Silence came down. It was the dinner hour and the basement was deserted.
They could almost hear their thoughts moving around.
“If what the janitor’s wife said about Pinky is true, h
e might have cut the African’s throat.” Coffin Ed spoke his thoughts aloud.
“I don’t figure him for this,” Grave Digger said. “What would he be looking for?”
“Search me. What about her? Cat-eyed women are known for cutting throats.”
“And search her own house?” Grave Digger said.
“Who knows? All this heat is affecting people’s minds. Maybe she thought her husband had something hidden here.”
“Why would she kill the African? It looked to me like they were cooking with the same gas.

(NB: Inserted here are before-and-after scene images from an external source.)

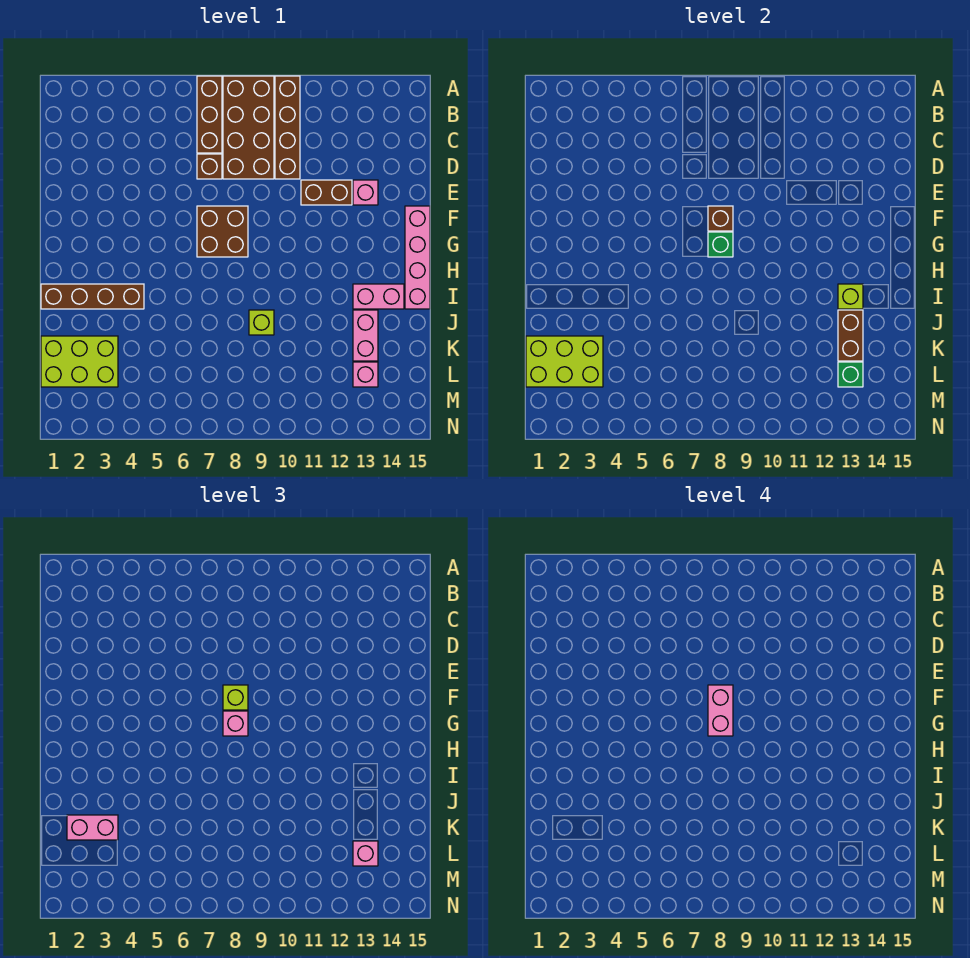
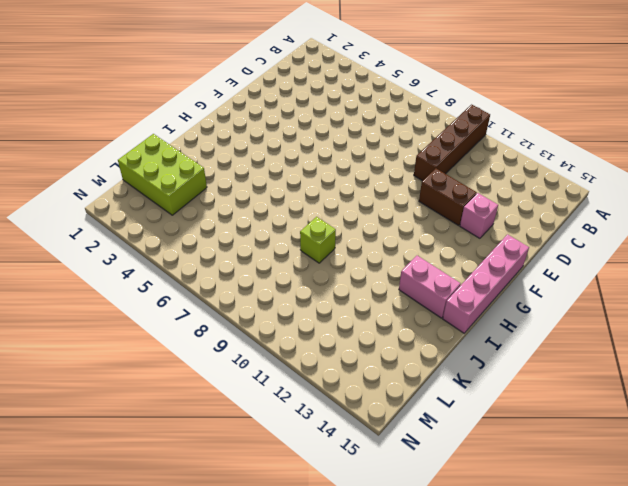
none -> brown 1x3 brick [197,76,222,153]
none -> brown 2x4 brick [223,76,274,179]
none -> brown 1x1 brick [197,154,222,179]

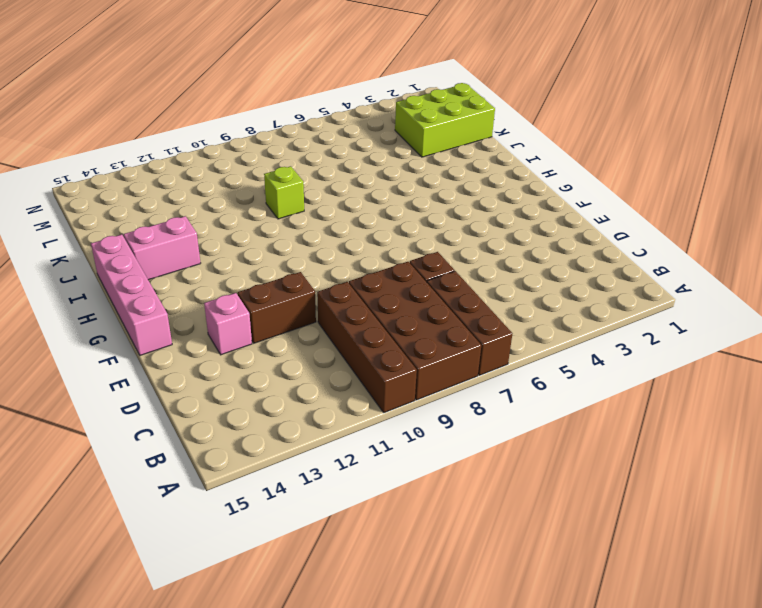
none -> brown 2x2 brick [197,206,248,257]
none -> brown 1x4 brick [41,284,144,309]
none -> pink 1x2 brick [353,310,378,361]

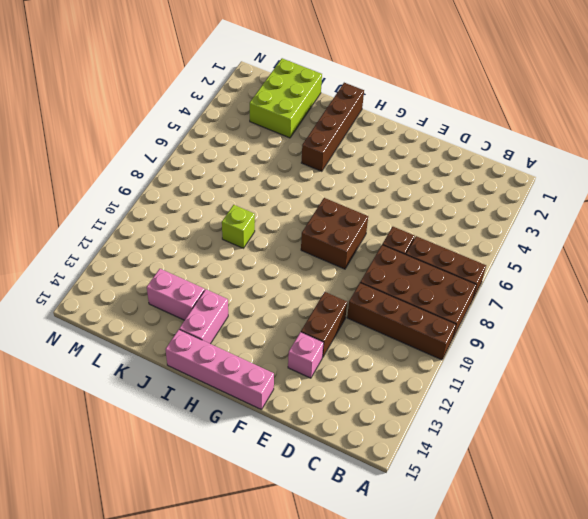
none -> pink 1x1 brick [353,362,378,387]
none -> brown 1x1 brick [708,206,733,231]
none -> green 1x1 brick [708,232,733,257]

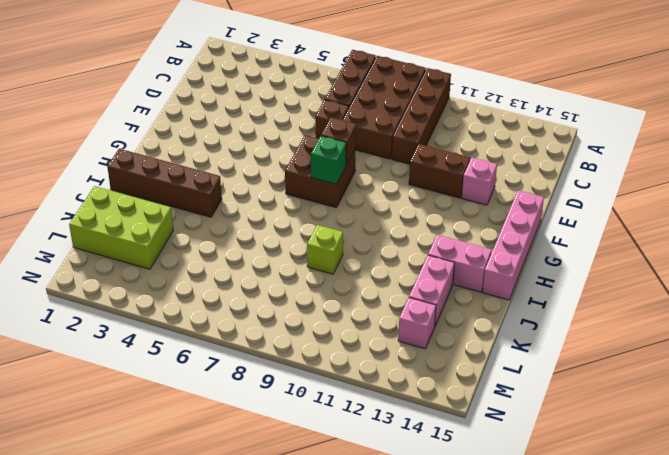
none -> lime 1x1 brick [838,284,863,309]
none -> brown 1x2 brick [838,310,863,361]
none -> lime 2x3 brick [526,336,603,387]

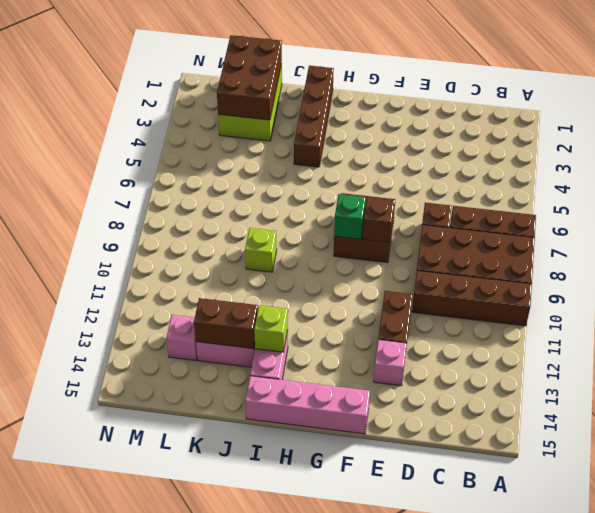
brown 2x3 brick [217,35,282,120] -> lime 2x3 brick [526,336,603,387]
none -> green 1x1 brick [838,362,863,387]
none -> lime 1x1 brick [223,685,248,710]
none -> pink 1x1 brick [223,711,248,736]

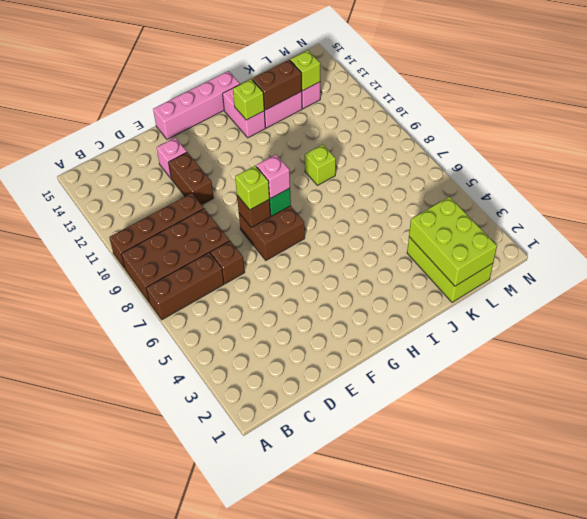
lime 1x1 brick [290,50,320,90] -> green 1x1 brick [838,362,863,387]
none -> brown 1x4 brick [41,284,144,309]
none -> pink 1x2 brick [67,815,118,840]
none -> pink 1x1 brick [353,841,378,866]

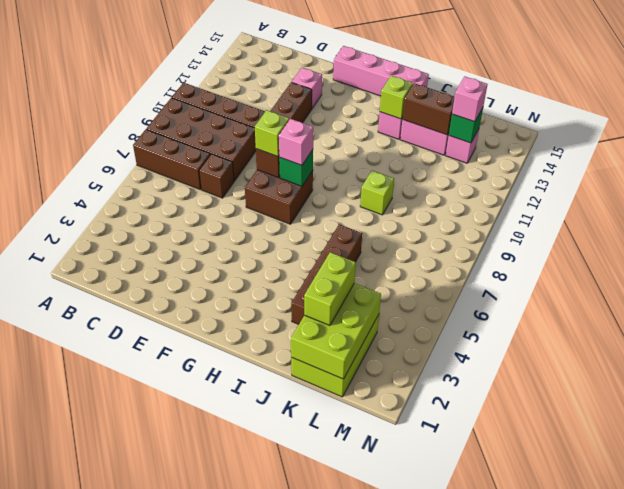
brown 1x4 brick [291,224,362,324] -> brown 1x4 brick moved to [41,284,144,309]
lime 1x2 brick [304,252,356,326] -> pink 1x2 brick [67,815,118,840]
none -> pink 1x2 brick [708,685,733,736]

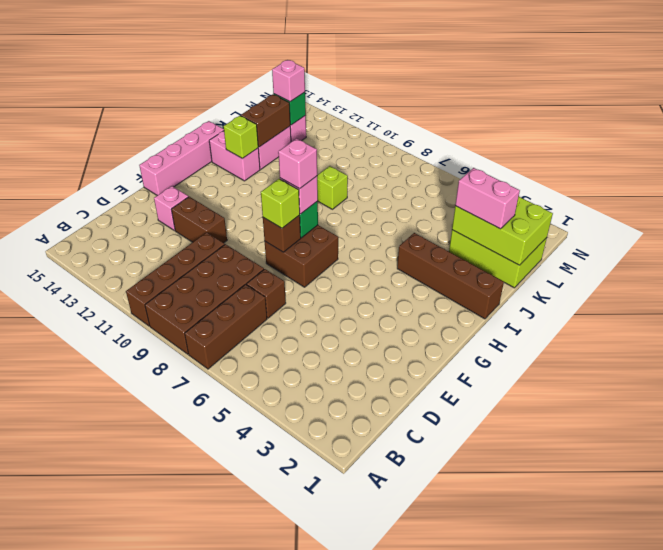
pink 1x1 brick [278,139,317,189] -> pink 1x2 brick [708,685,733,736]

It was obvious he was laying her.”
“I don’t dig this at all,” Coffin Ed confessed. “Somebody wanted something bad, but they didn’t find it.”
“That’s obvious. If they had found it, there would be at least one small place that wasn’t torn up, some indication where the search had stopped.”
“But what the hell could they be looking for important enough to murder? What could one old colored janitor have that valuable?”
Grave Digger began considering the sex angle. “You think he’s that old? Old enough to kill the African out of jealousy? Or you think he found out they were crossing him in some way?”
“I ain’t figuring him for doing it. But it figures he was old. And old men don’t generally take chances.”
“Who told you that?”
“Anyway, there’re a hell of a lot of questions here need answering,” Coffin Ed said.
With unspoken accord, they approached the body, picking their way through the blood. Coffin Ed grimaced and his face began to twitch.
Grave Digger lifted one of the African’s arms, holding the wrist between his thumb and first finger, then let it drop. The body was still limp even though the blood had coagulated.
“How do you account for that?” Coffin Ed asked.
“Maybe it’s the heat. In weather this hot it might take some time for rigor mortis to set in.”
“It might be that he ain’t been dead long too.”
They looked at one another with the same sudden thought. A chill seemed to come into the room.
“You think he came in and interrupted the search? And that’s why he got killed?”